Principles of Consolidation and Foreign Currency Transactions

The condensed consolidated financial statements include the accounts of the Company and CAPL. All intercompany accounts and transactions have been eliminated in consolidation. The functional currency of both the Company and CAPL is the U.S. dollar. Assets and liabilities that are not denominated in the functional currency are remeasured into U.S. dollars at foreign currency exchange rates in effect at the balance sheet date except for nonmonetary assets, which are remeasured at historical foreign currency exchange rates in effect at the date of transaction. Net realized and unrealized gains and losses from foreign currency transactions and remeasurement are reported in other income (expense), in the condensed consolidated statements of operations and were not material for all periods presented.

Segment Reporting

Operating segments are identified as components of an enterprise about which discrete financial information is available for evaluation by the chief operating decision-maker in making decisions regarding resource allocation and assessing performance. The Company views its operations and manages its business in one operating segment.

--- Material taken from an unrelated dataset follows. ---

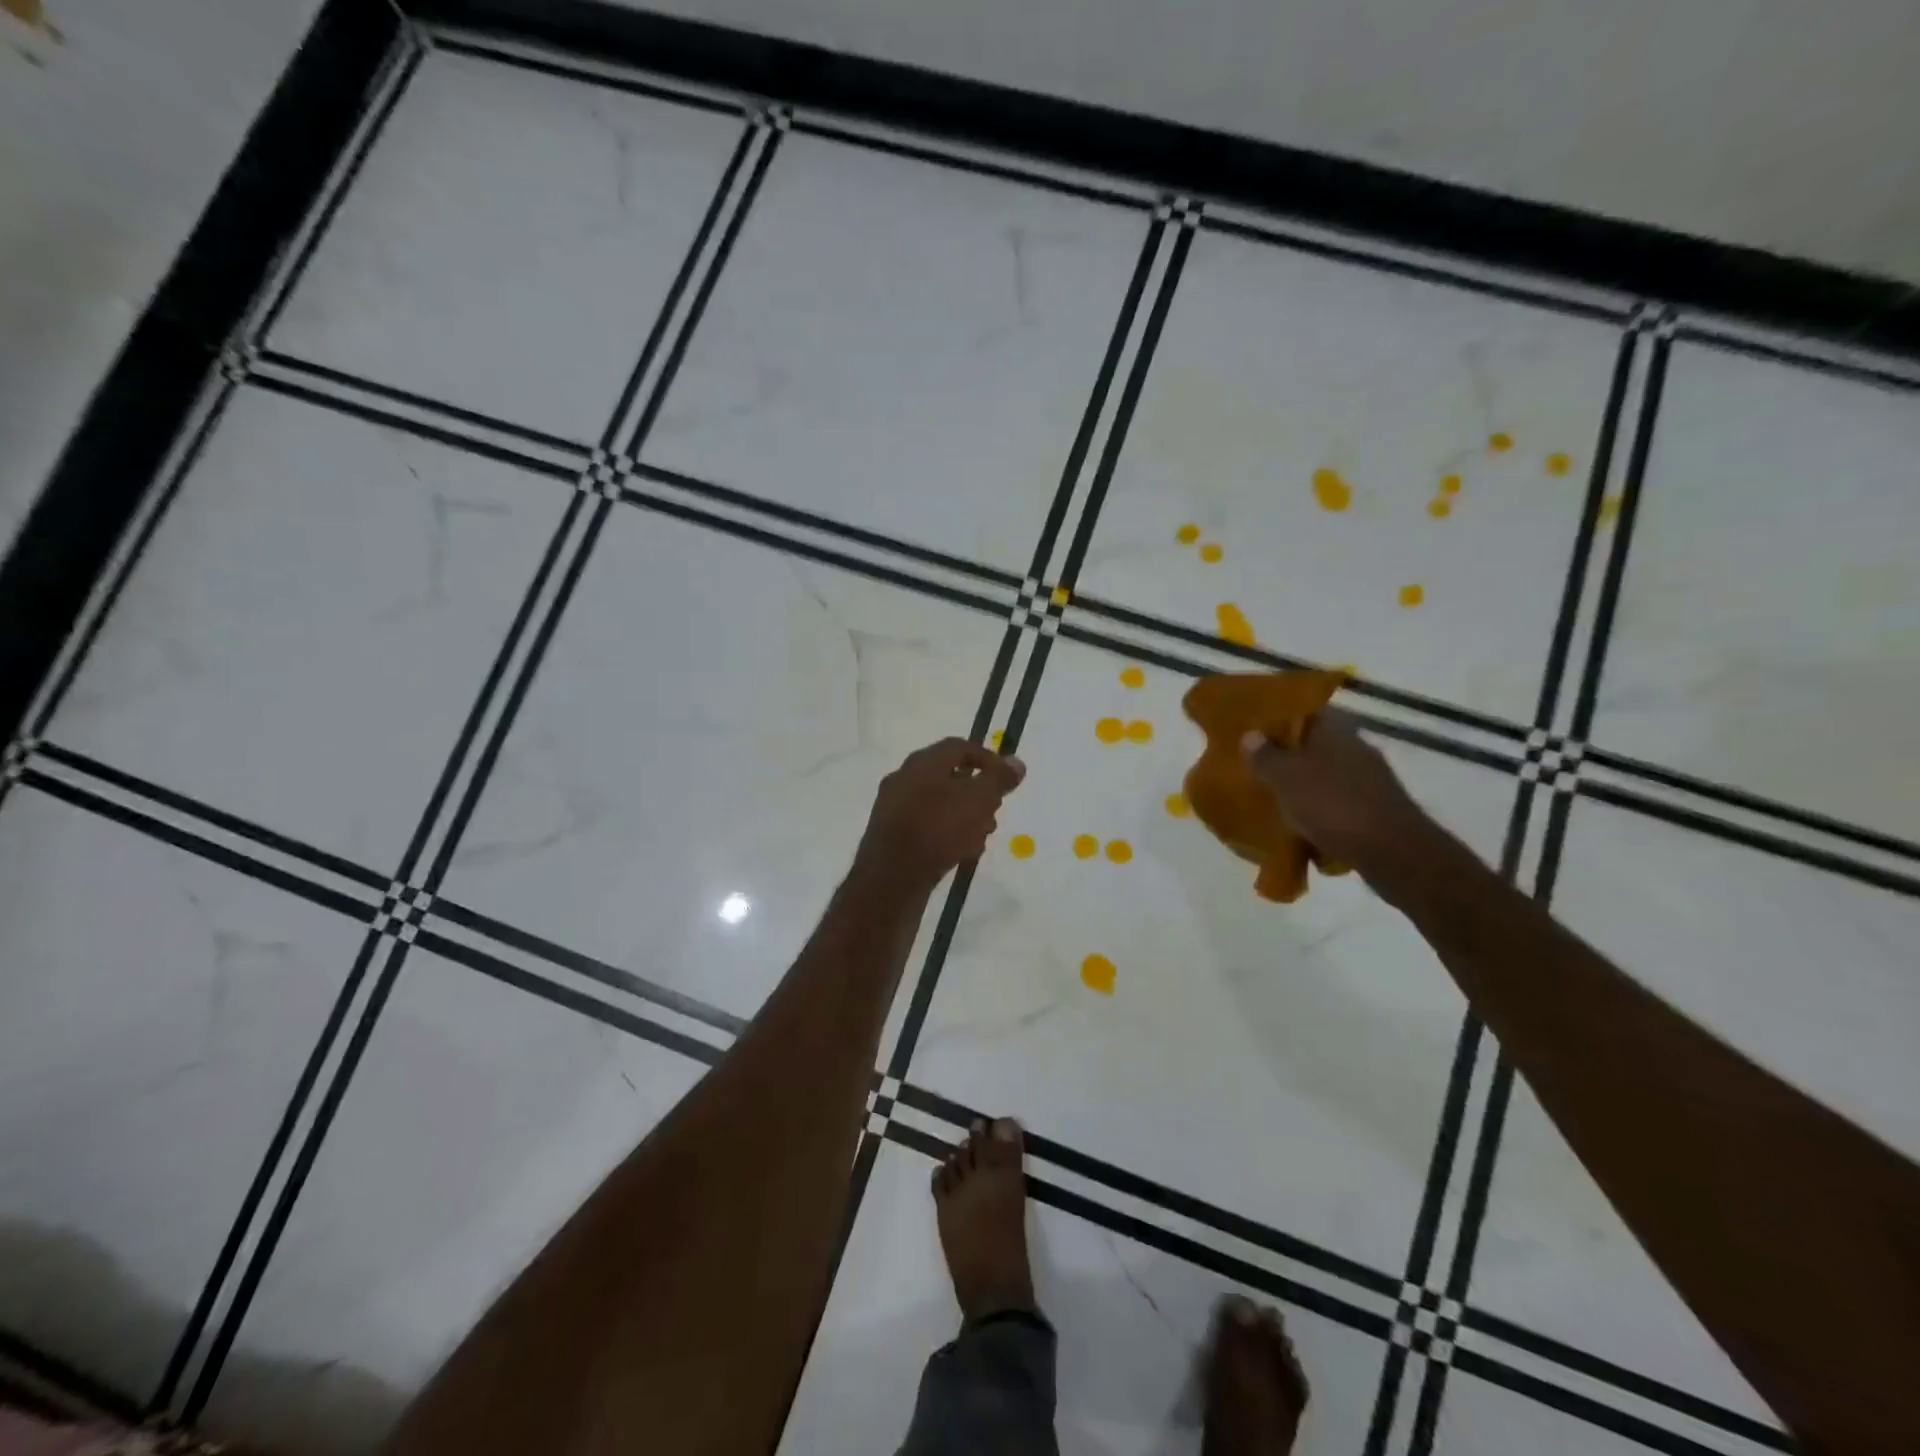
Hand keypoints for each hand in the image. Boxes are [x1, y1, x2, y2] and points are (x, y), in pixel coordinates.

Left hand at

Liquidity and Going Concern

From inception, the Company has devoted substantially all of its efforts to drug discovery and development and conducting preclinical studies and clinical trials. The Company has a limited operating history and the sales and income potential of the Company’s business and market are unproven. Successful transition to attaining profitable operations is dependent upon achieving a level of revenues adequate to support the Company’s cost structure.

As of June 30, 2019, the Company had $145.0 million in unrestricted cash, cash equivalents and investment securities. The Company believes it has sufficient cash to meet its funding requirements for at least the next 12 months. However, the Company has experienced net losses and negative cash flows from operating activities since its inception and has an accumulated deficit of $64.8 million as of June 30, 2019. The Company expects to continue to incur net losses for the foreseeable future and believes it will need to raise substantial additional capital to accomplish its business plan over the next several years. The Company plans to continue to fund its losses from operations and capital funding needs through a combination of equity offerings, debt financings or other sources, including potential collaborations, licenses and other similar arrangements. If the Company is not able to secure adequate additional funding, the Company may be forced to make reductions in spending, extend payment terms with suppliers, liquidate assets where possible, or suspend or curtail planned programs. Any of these actions could materially harm the Company’s business, results of operations and future prospects. There can be no assurance as to the availability or terms upon which such financing and capital might be available in the future.